_Text passage:_
:::

LivingSocial announced a new product today as part of its Instant service. It will allow users in the DC area to order food online for delivery. A premium offering allows users to order food like they order room service, complete with real plates and linens. A driver returns later to collect the dishes.
The best overview I saw on the move was at ChicagoBusiness.com. Chicago is the home of both LivingSocial archrival Groupon and GrubHub, which is directly competitive with this new offering.
Here is my take:
- LivingSocial seems to be flailing for a business model. They’re trying a lot of different, random things. What does the brand stand for anymore? Is it cheap deals by email? Travel? Local deals on your mobile phone? Restaurant menus and ordering?
- Will consumers on it mailing list who have been conditioned to look for deals of 50% off or more be willing to pay full price?
- Will consumers go to its destination site when they want to buy a meal?
- Is this any more convenient than picking up the phone and calling? I’ve tried a lot of online ordering services and they generally suck. I had an experience with The Melt this weekend that made me wish I’d just walked in rather than deal with the Web site.
- What will this do to take rates? Competitors like GrubHub charge substantially less than the 40%-50% that LivingSocial and Groupon have been charging for their daily deals products. Only a really desperate restaurant would give up that much of the ticket on an ongoing basis.

:::

_Entries provided:_
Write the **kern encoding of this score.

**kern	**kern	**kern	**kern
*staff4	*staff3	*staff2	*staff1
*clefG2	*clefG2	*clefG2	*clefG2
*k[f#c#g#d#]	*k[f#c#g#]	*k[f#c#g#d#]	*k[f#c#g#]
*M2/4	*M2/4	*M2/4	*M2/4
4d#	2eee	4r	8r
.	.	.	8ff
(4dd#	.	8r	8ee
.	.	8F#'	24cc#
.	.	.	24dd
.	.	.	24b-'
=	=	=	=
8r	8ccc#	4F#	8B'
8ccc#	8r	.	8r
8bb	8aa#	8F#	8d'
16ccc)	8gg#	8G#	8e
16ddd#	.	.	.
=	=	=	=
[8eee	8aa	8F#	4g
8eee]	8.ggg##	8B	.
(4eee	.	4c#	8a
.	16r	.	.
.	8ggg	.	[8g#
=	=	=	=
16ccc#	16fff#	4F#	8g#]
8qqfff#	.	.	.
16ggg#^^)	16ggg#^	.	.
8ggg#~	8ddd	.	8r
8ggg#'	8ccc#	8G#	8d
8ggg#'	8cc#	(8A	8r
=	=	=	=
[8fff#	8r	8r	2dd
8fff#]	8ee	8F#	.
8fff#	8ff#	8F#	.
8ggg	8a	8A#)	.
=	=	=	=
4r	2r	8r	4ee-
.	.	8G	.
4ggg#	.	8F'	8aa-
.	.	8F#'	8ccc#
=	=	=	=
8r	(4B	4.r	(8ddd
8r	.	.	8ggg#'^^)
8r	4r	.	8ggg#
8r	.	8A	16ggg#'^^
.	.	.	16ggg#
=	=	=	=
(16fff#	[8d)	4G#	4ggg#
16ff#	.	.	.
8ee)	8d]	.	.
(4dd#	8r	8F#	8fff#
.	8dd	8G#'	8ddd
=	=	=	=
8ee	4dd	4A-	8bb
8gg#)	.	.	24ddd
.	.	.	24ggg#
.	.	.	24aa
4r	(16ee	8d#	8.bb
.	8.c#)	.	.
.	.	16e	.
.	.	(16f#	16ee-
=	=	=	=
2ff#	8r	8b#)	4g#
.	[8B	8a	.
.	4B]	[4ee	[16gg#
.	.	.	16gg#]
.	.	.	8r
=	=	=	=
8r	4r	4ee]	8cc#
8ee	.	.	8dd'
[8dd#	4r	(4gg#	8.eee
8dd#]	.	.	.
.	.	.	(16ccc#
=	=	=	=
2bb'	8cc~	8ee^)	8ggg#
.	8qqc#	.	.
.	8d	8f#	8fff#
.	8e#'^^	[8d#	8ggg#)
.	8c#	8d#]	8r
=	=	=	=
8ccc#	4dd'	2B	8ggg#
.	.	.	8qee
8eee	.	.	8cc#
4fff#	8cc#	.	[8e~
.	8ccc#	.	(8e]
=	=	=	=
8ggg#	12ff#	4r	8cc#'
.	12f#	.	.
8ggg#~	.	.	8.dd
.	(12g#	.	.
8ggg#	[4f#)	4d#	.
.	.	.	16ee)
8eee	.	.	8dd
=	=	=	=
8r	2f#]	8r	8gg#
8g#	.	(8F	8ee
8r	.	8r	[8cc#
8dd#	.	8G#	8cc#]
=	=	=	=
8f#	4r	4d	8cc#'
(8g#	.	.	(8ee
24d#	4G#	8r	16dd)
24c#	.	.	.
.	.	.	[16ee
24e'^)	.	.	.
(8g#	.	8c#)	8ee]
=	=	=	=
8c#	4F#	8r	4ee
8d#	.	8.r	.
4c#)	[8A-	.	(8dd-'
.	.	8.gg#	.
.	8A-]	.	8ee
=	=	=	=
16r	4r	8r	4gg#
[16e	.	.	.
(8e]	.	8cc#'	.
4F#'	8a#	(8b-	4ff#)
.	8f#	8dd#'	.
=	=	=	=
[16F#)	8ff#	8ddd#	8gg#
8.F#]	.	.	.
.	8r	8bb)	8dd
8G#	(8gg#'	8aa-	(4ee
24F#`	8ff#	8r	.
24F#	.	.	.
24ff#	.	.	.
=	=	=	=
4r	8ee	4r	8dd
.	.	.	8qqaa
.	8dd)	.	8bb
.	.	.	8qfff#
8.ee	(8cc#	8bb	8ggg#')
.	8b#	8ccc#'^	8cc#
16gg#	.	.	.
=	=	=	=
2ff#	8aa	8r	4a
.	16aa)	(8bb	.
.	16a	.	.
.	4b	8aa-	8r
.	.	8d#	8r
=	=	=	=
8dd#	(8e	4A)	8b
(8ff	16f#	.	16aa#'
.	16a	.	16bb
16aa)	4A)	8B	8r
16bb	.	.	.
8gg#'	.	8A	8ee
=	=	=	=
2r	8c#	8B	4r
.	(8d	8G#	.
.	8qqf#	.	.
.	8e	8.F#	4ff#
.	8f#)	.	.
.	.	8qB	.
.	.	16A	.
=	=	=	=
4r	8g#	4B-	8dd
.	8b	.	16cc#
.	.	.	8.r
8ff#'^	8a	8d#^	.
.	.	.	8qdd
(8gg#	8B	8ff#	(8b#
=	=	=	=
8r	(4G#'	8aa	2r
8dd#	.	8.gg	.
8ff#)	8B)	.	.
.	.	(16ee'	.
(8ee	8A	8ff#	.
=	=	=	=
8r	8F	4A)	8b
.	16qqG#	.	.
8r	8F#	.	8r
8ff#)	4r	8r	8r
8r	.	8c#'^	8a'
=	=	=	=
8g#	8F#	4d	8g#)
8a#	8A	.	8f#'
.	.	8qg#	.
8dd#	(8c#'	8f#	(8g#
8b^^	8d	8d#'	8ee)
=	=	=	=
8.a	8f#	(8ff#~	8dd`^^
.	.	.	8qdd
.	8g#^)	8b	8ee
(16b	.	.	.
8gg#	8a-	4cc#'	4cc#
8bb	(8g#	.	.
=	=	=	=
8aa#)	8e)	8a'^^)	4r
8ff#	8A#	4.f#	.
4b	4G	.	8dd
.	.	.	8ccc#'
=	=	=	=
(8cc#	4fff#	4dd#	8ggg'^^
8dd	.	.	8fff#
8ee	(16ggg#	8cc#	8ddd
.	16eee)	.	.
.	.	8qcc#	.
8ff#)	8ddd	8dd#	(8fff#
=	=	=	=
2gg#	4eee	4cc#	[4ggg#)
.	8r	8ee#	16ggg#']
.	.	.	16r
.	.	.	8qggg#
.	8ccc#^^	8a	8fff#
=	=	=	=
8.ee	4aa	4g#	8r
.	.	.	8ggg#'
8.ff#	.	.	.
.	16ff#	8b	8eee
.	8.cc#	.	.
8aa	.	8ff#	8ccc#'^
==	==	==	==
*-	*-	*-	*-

:::

_Tasks:_
- a) In the commentary on LivingSocial's new food delivery offering, list every possibility the writer raises for what the LivingSocial brand might stand for.
- b) Carry the commentary on LivingSocial's food delivery offering forward from its last point about take rates.
The material shown comes from a separate source.

_Numbered responses:_
- a)
- Cheap deals by email
- Travel
- Local deals on your mobile phone
- Restaurant menus and ordering

- b)
- Will restaurants that already have partnered with a provider like GrubHub feel the need to deal with another provider? In DC, the initial launch market, GrubHub already has many more restaurants than LivingSocial. I suspect some will, but many will not. (Unless LivingSocial can show the ability to drive a lot of volume.)
- The “room service” offering, while neat, is going to appeal to a much more limited audience. How big is that space?
- Can anyone scale a “room service” business considering all of the logistics involved?
- Will restaurants be able to offer food at a quality level that they want to be associated with in the “room service” offering? This includes presentation as well as food quality.
The broader issue I have is that there isn’t much new here. Even before more recent efforts like GrubHub, there were services like Takeout Taxi and Waiters on Wheels. None set the world on fire.
Besides, any product announcement that invites a comparison to Kosmo, one of the poster children of Web 1.0 excess, should make you nervous.